I follow the moonlight to other days, to other forms. I look across the desert from the eye of a Greater Roadrunner, as golden as the sunrise. The roadrunner coos and coos to the desert, to nearby mates and rivals. Suddenly, he flutters down, blinking. He pumps his tail and stands straighter, scanning the shadows beneath blackbrush and sunny rocks for lizards and grasshoppers. His stomach growls. He runs, parting salt and sand beneath his scaly feet, two toes forward and two backwards, like the paths crossing between dreaming and waking. He runs, stops. Scans, runs. As he hunts, salt leaks from his solar eye. He continues to zigzag through the brush and cactus spines…
I fall away from the roadrunner, and the current of eyes carries me beneath blackbrush and into a creosote where ravens squabble overhead. A turkey vulture soars through the cloud of volcanic feathers, following the highway, looking for blood and guts against the tar with an eye as dark as a new moon. Thousands of feet below she finds a hairy splotch and sails down to a black-tailed jackrabbit, the buzzing flies talking into his ears. How to eat this? Guts first? She peers at the cloudless sky. Soon the ravens will come, hungry from all their creosote whirling. So she stabs her beak into the jackrabbit’s eye, hazel like dappled light on a Joshua tree’s stalk. Still wet.
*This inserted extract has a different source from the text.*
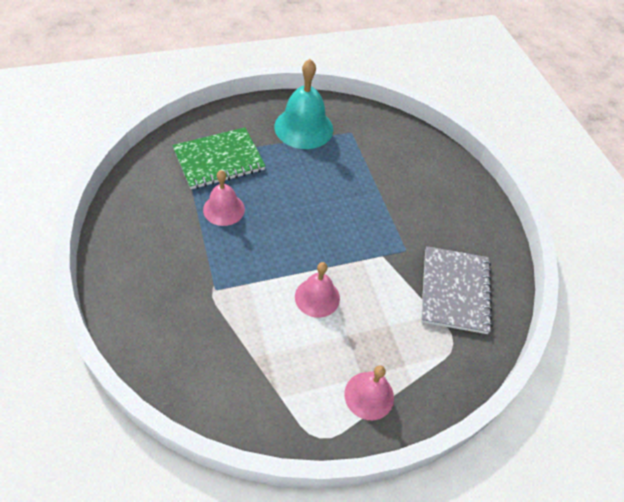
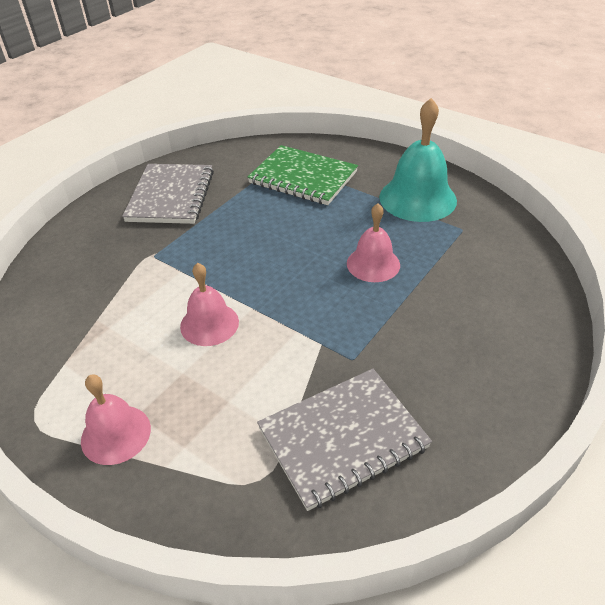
camera: 60 degrees right, 10 degrees down
pink bell [203,170,245,226] -> pink bell moved to [347,203,400,282]
none -> grey notebook [122,164,214,224]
That hazel eye spills me down a sandy wash where the jackrabbit ran. Clumps of mistletoe hang in a thorny thicket of catclaw acacias and mesquites, a trio of Joshua trees on the horizon. Here, a slate Phainopepla wurps from a hunched honey mesquite. The mistletoe clinging to its twisted branches is as red as the first flush of sunrise, as red as the Phainopepla’s eyes. She flutters and gobbles up some mistletoe fruit, red eyes eating red eyes. A male joins her, jet wings swooshing like a cloud’s shadow over the land. They frantically eat and eat, eat thousands of berries every day. Blinking berries and dreaming berries, they eat as the honey mesquite grows heavy beneath the mistletoe, redder and redder each day. Its roots plunge into unseen waters, sifting through sand that holds traces of the ocean millions of years ago…
A wave of awakeness crashes over me and I stir beneath the Joshua trees. My eyes feel dry, as if they’ve been open all night. The first flush of sunrise is as red as a phainopepla’s eye. Unseen, the black-throated sparrows sing a sun song as rising rays restore the forms of living things. I pace and shuffle the sand around the Joshua trees, thanking them for letting me spend the night. I wonder where the raven is and what she’d say about my dreaming… she’d laugh at all this writing.
There is nothing more to write. The Joshua trees are still counting all the birds. They’ve reached the thousands now. In roots and eyes, wordless water flows.